## EXTRACT
::::::
Handling Duplicate Consumption in RabbitMQ: Scenarios, Tests, and Solutions
This article explains the causes of duplicate message consumption in RabbitMQ, demonstrates how to reproduce the issue with a 10,000‑message test, and provides three practical solutions using unique IDs stored in Redis to ensure idempotent processing in Java Spring applications.
RabbitMQ can deliver the same message to a consumer more than once when the consumer acknowledges the message but the acknowledgment fails due to network problems or service interruptions, causing the broker to re‑queue the message.
Duplicate Consumption Scenarios
Two main situations lead to duplicate consumption:
The producer sends duplicate messages to the broker.
The broker re‑delivers a message because the consumer's acknowledgment was not received.
While the first case can be avoided by ensuring the producer does not resend messages, the second case requires careful handling on the consumer side.
Reproducing the Issue
A test sends 10,000 messages to a queue ( queueName3 ) using a Spring @GetMapping endpoint:
@GetMapping("/rabbitmq/sendToClient")
public String sendToClient() {
String message = "server message sendToClient";
for (int i = 0; i < 10000; i++) {
amqpTemplate.convertAndSend("queueName3", message + ": " + i);
}
return message;
}A consumer listens on the same queue:
@RabbitListener(queues = "queueName3")
::::::
[Source records]

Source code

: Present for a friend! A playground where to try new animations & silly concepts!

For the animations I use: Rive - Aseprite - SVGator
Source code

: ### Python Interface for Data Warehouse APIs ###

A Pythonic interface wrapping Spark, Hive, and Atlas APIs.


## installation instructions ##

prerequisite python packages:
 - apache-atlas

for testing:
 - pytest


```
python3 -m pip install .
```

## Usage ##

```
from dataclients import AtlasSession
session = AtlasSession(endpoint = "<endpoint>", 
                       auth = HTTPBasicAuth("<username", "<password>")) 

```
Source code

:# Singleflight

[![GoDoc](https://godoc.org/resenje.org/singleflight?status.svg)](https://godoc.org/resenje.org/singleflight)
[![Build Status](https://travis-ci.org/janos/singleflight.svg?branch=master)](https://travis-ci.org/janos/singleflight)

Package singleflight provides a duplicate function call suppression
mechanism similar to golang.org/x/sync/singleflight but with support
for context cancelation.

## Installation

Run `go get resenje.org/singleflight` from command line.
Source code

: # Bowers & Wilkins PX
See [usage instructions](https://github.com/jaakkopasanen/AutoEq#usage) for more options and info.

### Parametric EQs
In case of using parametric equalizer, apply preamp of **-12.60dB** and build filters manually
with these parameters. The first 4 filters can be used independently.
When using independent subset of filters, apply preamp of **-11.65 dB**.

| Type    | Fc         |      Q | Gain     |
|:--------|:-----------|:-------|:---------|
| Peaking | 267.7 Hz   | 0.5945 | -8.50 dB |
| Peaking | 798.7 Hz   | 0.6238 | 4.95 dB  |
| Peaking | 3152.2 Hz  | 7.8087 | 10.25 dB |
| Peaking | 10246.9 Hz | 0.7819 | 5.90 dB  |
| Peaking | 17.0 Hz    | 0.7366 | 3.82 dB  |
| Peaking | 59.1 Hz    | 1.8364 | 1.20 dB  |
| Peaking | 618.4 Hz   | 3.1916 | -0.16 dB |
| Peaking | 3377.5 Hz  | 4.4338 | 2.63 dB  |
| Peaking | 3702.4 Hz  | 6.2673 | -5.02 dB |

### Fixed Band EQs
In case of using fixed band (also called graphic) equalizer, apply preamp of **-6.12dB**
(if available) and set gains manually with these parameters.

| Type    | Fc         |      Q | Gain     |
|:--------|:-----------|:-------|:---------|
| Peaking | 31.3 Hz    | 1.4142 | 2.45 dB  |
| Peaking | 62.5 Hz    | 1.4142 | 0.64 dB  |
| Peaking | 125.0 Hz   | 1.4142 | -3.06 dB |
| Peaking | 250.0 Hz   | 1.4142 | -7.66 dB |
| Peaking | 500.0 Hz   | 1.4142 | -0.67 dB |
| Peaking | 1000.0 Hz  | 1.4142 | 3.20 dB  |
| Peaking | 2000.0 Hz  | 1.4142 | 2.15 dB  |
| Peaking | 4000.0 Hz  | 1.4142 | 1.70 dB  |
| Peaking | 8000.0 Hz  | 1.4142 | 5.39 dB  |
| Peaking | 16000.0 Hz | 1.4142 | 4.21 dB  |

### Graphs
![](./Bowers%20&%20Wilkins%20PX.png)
::::::
## ASSIGNED TASK 1
Rewrite the paragraph of the RabbitMQ article that begins "RabbitMQ can deliver the same message" as a short bulleted list that keeps its main facts.
## ASSIGNED TASK 2
In the RabbitMQ article, how many messages does the test send to reproduce the issue, and to which queue?
## ASSIGNED TASK 3
Write the next part of the RabbitMQ article, starting right after the line "@RabbitListener(queues = "queueName3")".

## WRITTEN REPLY 1
- RabbitMQ can deliver the same message to a consumer more than once.
- This happens when the consumer acknowledges the message but the acknowledgment fails.
- The failure can come from network problems or service interruptions.
- The broker then re‑queues the message.

## WRITTEN REPLY 2
It sends 10,000 messages to the queue queueName3.

## WRITTEN REPLY 3
@RabbitHandler
public void receiveMessage(String message) {
System.out.println("Received: " + message);
}When the consumer is stopped after processing a certain number of messages (e.g., 7,913), the broker still retains the last message because the acknowledgment was lost, leading to a duplicate delivery upon restart.
Solution Overview
To guarantee idempotent processing, each message should carry a globally unique identifier (UUID). The consumer checks this ID against a store (Redis or a database) before processing:
If the ID is absent, process the message and record the ID.
If the ID already exists, discard the duplicate.
Implementation 1 – Single‑Consumer (String)
@RabbitListener(queues = "queueName4")
@RabbitHandler
public void receiveMessage(Message message) throws UnsupportedEncodingException {
String messageId = message.getMessageProperties().getMessageId();
String msg = new String(message.getBody(), "utf-8");
String cachedId = redisUtil.get("queueName4", "");
if (cachedId.equals(messageId)) {
return; // duplicate
}
System.out.println("Message: " + msg + ", id:" + messageId);
redisUtil.set("queueName4", messageId); // store ID
}Implementation 2 – Multi‑Consumer (List)
@RabbitListener(queues = "queueName4")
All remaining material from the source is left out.